The caution comes in the wake of Lufthansa offering concessions to persuade the European Commission to approve its proposed purchase of the parts of Air Berlin.
The group hopes to pony up €210 million ($250 million) for 81 aircraft from Air Berlin’s 140-strong fleet, in addition to takeoff and landing slots, as well as Austrian subsidiary Niki.
But Vestager commented that she is now seeking opinions from customers and competitors in the European aviation market to do away with any anti-trust concerns about the purchase.
Lufthansa might also have to surrender routes in exchange for approval.
Lufthansa Chief Executive Carsten Spohr said that they are ready to meet Vestager’s demands.
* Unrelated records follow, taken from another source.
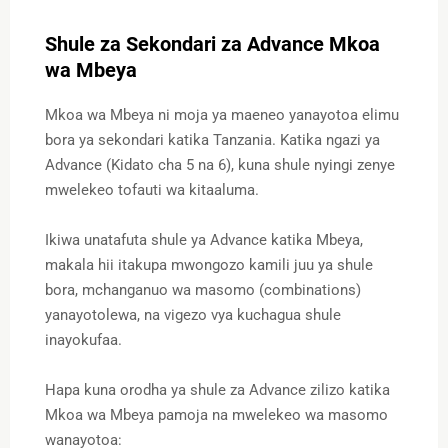
Shule za Sekondari za Advance Mkoa
wa Mbeya
Mkoa wa Mbeya ni moja ya maeneo yanayotoa elimu
bora ya sekondari katika Tanzania. Katika ngazi ya
Advance (Kidato cha 5 na 6), kuna shule nyingi zenye
mwelekeo tofauti wa kitaaluma.
Ikiwa unatafuta shule ya Advance katika Mbeya,
makala hii itakupa mwongozo kamili juu ya shule
bora, mchanganuo wa masomo (combinations)
yanayotolewa, na vigezo vya kuchagua shule
inayokufaa.
Hapa kuna orodha ya shule za Advance zilizo katika
Mkoa wa Mbeya pamoja na mwelekeo wa masomo
wanayotoa:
Air Berlin triggered bankruptcy measures in August after failing a cash lifeline from its biggest stakeholder, Etihad Airways.
Its aircraft were kept operational by a €150 million emergency loan from the German government while it discussed the sale of its assets.
Since the October deal, the EU has permitted Lufthansa to operate some of Air Berlin’s planes to ensure there were no negative effects on air travelers.
Vestager emphatically clarified that her main priority is to now examine the long-term impact this might have on customers.
In “the long term it is important for the passengers in Germany and in Austria to have choice and also have businesses competing in order to keep prices down because the risk of any monopoly of course is that prices go up,” she said.